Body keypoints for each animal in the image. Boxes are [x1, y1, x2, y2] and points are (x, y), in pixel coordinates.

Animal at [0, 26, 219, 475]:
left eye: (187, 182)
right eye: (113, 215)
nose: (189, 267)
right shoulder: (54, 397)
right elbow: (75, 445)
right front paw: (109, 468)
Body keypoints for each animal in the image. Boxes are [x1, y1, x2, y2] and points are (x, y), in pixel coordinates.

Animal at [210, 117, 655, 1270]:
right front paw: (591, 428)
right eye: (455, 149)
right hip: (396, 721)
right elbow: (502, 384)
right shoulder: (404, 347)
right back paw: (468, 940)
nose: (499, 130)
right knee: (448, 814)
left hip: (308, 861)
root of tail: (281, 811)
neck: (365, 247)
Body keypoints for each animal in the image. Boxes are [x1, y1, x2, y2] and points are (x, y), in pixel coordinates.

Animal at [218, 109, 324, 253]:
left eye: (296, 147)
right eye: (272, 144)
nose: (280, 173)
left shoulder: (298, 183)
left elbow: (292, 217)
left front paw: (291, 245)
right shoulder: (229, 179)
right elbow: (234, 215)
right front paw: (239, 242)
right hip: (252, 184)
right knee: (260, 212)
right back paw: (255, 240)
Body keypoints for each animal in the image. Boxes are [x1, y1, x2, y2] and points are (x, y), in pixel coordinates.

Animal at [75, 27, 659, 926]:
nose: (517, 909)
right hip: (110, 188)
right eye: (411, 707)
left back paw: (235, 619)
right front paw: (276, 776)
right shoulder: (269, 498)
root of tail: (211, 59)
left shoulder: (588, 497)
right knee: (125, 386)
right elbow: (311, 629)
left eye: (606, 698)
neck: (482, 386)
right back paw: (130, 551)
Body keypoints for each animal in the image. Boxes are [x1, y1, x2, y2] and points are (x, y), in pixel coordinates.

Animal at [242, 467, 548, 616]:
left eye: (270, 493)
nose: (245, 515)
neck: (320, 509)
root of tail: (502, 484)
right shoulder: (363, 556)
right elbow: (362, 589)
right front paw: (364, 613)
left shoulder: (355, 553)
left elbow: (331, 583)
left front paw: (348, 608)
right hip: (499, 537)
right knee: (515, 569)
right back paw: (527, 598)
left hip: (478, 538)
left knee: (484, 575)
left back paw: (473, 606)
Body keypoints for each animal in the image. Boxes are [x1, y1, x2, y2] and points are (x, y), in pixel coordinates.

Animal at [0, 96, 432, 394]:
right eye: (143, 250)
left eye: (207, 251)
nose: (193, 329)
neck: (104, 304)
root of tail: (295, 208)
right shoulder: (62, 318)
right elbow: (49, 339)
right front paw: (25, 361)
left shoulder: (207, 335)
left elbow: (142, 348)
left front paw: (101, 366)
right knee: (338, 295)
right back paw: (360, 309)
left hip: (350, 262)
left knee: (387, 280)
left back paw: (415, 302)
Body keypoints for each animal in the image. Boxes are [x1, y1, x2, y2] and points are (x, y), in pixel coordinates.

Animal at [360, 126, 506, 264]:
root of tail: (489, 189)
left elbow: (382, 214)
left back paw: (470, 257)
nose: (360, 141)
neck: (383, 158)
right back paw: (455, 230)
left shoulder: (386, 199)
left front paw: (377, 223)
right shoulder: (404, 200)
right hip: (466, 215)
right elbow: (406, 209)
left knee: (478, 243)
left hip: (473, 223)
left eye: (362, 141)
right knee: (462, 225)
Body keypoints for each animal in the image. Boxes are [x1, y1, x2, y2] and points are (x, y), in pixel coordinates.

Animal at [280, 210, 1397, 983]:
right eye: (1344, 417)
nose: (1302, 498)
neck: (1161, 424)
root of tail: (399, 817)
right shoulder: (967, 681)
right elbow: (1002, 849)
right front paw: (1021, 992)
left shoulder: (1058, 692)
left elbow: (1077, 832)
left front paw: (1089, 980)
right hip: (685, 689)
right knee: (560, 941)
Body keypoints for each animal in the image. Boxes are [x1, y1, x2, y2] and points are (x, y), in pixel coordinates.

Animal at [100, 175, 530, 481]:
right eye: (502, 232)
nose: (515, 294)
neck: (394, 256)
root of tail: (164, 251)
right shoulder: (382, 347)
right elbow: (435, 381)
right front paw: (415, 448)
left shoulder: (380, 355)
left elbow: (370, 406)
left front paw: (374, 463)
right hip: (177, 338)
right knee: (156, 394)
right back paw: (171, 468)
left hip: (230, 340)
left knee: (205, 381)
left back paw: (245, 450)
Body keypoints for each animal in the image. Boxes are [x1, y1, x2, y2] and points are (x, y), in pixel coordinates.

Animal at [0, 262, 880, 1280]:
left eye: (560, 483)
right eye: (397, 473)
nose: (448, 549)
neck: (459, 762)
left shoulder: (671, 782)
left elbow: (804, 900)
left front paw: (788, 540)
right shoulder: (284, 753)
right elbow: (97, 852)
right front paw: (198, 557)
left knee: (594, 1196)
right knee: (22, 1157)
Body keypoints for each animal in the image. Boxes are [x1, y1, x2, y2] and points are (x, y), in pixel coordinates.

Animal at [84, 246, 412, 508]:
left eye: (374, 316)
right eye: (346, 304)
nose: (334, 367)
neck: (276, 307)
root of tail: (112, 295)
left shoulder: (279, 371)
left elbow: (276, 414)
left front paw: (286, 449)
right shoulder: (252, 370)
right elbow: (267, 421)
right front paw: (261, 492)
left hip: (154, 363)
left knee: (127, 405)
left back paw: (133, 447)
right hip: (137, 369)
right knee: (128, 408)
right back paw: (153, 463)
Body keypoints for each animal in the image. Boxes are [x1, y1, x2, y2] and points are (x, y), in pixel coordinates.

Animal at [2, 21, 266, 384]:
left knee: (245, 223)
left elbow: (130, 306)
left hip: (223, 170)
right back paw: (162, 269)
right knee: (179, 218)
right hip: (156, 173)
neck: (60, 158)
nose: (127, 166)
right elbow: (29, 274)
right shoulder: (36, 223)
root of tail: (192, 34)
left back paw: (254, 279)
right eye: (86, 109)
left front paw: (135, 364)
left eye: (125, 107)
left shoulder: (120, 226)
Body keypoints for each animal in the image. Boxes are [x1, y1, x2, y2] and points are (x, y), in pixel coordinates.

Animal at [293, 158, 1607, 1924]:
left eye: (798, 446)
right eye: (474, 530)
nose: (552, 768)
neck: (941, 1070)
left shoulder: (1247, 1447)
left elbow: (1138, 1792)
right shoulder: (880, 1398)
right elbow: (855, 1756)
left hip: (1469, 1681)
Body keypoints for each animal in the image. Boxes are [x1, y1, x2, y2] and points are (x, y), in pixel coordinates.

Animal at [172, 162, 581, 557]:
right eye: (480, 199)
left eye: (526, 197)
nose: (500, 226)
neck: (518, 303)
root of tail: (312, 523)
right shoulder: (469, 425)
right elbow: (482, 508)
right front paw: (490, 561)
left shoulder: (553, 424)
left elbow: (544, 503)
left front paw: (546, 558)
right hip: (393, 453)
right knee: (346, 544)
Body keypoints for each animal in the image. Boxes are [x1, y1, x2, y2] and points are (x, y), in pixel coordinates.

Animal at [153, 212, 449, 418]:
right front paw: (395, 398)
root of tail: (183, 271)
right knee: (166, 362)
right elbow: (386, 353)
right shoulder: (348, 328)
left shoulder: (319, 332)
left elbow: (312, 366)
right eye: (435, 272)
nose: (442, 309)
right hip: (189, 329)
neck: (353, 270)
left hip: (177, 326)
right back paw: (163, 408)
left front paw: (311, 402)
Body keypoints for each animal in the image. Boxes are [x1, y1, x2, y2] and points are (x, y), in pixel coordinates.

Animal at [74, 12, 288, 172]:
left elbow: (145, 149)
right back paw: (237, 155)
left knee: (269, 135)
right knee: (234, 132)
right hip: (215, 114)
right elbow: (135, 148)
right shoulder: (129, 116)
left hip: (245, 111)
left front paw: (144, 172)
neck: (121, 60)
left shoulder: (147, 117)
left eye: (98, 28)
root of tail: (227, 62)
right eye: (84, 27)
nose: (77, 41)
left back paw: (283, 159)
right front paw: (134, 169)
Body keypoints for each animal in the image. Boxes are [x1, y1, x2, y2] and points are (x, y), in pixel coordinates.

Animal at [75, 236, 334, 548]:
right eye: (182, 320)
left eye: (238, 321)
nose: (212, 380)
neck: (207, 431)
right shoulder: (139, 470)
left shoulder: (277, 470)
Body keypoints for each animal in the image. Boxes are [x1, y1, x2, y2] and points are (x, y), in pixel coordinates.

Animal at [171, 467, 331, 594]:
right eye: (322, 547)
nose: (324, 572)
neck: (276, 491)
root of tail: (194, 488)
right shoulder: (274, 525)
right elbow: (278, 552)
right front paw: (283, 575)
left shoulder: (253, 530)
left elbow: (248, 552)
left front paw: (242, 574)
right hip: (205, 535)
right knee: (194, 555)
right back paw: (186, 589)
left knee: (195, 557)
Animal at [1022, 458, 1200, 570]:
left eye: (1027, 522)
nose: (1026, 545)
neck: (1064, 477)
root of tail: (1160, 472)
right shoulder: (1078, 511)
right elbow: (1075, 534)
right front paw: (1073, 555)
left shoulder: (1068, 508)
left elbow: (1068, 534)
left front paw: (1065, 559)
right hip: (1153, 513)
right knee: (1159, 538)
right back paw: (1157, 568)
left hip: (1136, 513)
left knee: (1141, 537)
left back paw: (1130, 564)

#### What the exercise asks
Of the entries above, repeat exactly the lines from the line with "right shoulder: (404, 347)" through the line with "left knee: (484, 575)", both of them included.

#### Result for this exercise
right shoulder: (404, 347)
right back paw: (468, 940)
nose: (499, 130)
right knee: (448, 814)
left hip: (308, 861)
root of tail: (281, 811)
neck: (365, 247)
Body keypoints for each animal in the image. Boxes are [x1, y1, x2, y2] and points are (x, y), in pixel coordinates.

Animal at [218, 109, 324, 253]:
left eye: (296, 147)
right eye: (272, 144)
nose: (280, 173)
left shoulder: (298, 183)
left elbow: (292, 217)
left front paw: (291, 245)
right shoulder: (229, 179)
right elbow: (234, 215)
right front paw: (239, 242)
right hip: (252, 184)
right knee: (260, 212)
right back paw: (255, 240)
Body keypoints for each animal in the image. Boxes are [x1, y1, x2, y2] and points are (x, y), in pixel coordinates.

Animal at [75, 27, 659, 926]:
nose: (517, 909)
right hip: (110, 188)
right eye: (411, 707)
left back paw: (235, 619)
right front paw: (276, 776)
right shoulder: (269, 498)
root of tail: (211, 59)
left shoulder: (588, 497)
right knee: (125, 386)
right elbow: (311, 629)
left eye: (606, 698)
neck: (482, 386)
right back paw: (130, 551)
Body keypoints for each animal in the image. Boxes are [x1, y1, x2, y2] and points are (x, y), in pixel coordinates.

Animal at [242, 467, 548, 616]:
left eye: (270, 493)
nose: (245, 515)
neck: (320, 509)
root of tail: (502, 484)
right shoulder: (363, 556)
right elbow: (362, 589)
right front paw: (364, 613)
left shoulder: (355, 553)
left elbow: (331, 583)
left front paw: (348, 608)
right hip: (499, 537)
right knee: (515, 569)
right back paw: (527, 598)
left hip: (478, 538)
left knee: (484, 575)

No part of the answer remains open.